1. mettre en place des Sites

  1. tables de survie de conduite à tout moment au cours de la croissance de la récolte, une fois que les insectes sont présents. Le choix du moment d’entreprendre des études dépendra des buts et objectifs de la recherche.
  2. Sélectionner deux rangées de cultures près du centre de l’intrigue pour minimiser les effets de lisière d’entourant des parcelles ou des zones non cultivées. Marquer de la tête de chaque ligne d’un indicateur de fil ou un pieu de bois afin de faciliter la relocalisation facile une fois que la récolte grossit.
  3. Passer 3-4 m bord de parcelle parallèle à la ligne. Utiliser une ligne pour établir les cohortes de le œuf et le second pour établir des cohortes de la nymphe

2. Établir des cohortes d’oeuf

  1. Utilisez un 8 X loupe pour chercher des nouveaux œufs sur le revers des feuilles vers le haut de la tige principale du cotonnier (généralement la deuxième ou troisième nœud du haut).
    NOTE : Étapes de la vie de b. tabaci sont généralement distribués verticalement dans le couvert végétal avec œufs près du sommet de la plante et progressivement plus anciens stades nymphaux ci-dessous. Il en résulte car les larves de stade 1 st s’installer sur la même feuille que le œuf et l’usine ajoute feuilles au-dessus du site de Ponte initiale comme il grandit.
    1. Utiliser une puissance supérieure 15 X objectif d’observer les oeufs frais et de vérifier l’identification avant d’utiliser l’objectif 8 x à l’occasion de l’insecte. Oeufs frais ont une coloration blanche lumineuse sous l’objectif et se démarquent des oeufs qui sont plus âgés (Figures 1 a et 1 b). Œufs assombrissent une couleur tannish en vieillissant.
  2. Utiliser un marqueur permanent noir non toxique, ultra-fine-point dessiner un petit cercle autour de le œuf.

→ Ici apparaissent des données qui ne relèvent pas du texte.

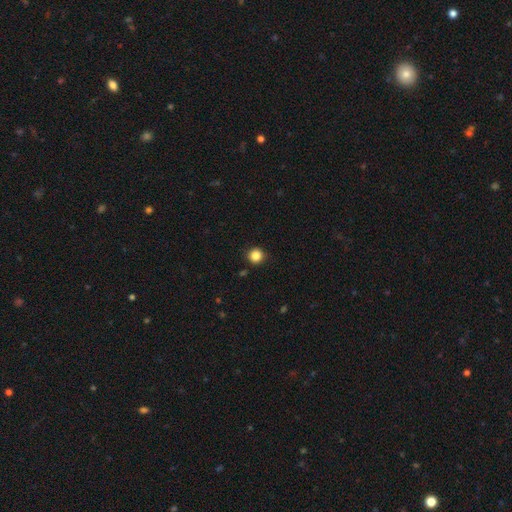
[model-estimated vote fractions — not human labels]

Dessiner le cercle assez petit pour minimiser le risque d’une femme portant un autre oeuf dans le cercle plus tard sur.
    1. Couper un trou ou une fente sur le côté du 8 X loupe avec une scie à métaux ou foret afin que le stylo peut être inséré et regardé à travers la lentille lors du dessin ( Figure 2 a).
  3. Répéter ce processus sur la même feuille, si possible, à l’occasion d’autres oeufs, marquant un total de pas plus de quatre œufs sur une seule feuille et pas plus d’un oeuf par secteur de feuille. Pour le coton, la feuille est divisée en quatre secteurs par trois nervures principales ( Figure 3).
  4. Attacher une étiquette en carton léger petite autour du pétiole de la feuille contenant les ovules marquée. Numéro de l’étiquette et comprennent la notation pour le numéro de parcelle ou de traitement selon le protocole expérimental ( Figure 2 b).
  5. Attacher une longueur long 1 m de ruban de signalisation autour de la tige principale près du sommet de la plante. Utiliser une cravate d’arc-style afin que la bande peut être facilement modifiée au besoin pour garder visible pour des visites répétées à cet endroit dans le domaine.
  6. Nombre de
  7. feuille d’enregistrement et des données de position sur un ordinateur portable analogique ou électronique portable (tableau 1). Des données de position utilisent les secteurs de la feuille pour plus finement Remarque emplacement (par exemple, 1-1, 1-2, 1-4 indiquent des œufs dans les secteurs 1, 2 et 4 sur feuille #1).
  8. Chaque cohorte s’établissent sur une seule journée.
    Remarque : Une cohorte dans une parcelle donnée est composée d’un minimum de 50 oeufs totales.
    1. Feuilles pas plus d’une utilisation par plante de mieux distribuer les membres de la cohorte.
      Remarque : Selon la densité des insectes, cela peut comporter n’importe où de 13 feuilles avec 3-4 œufs chacune ou 50 feuilles avec un œuf de chaque. Les plantes individuelles sont sélectionnés pour distribuer les feuilles marquées le long d’autant de la ligne que possible.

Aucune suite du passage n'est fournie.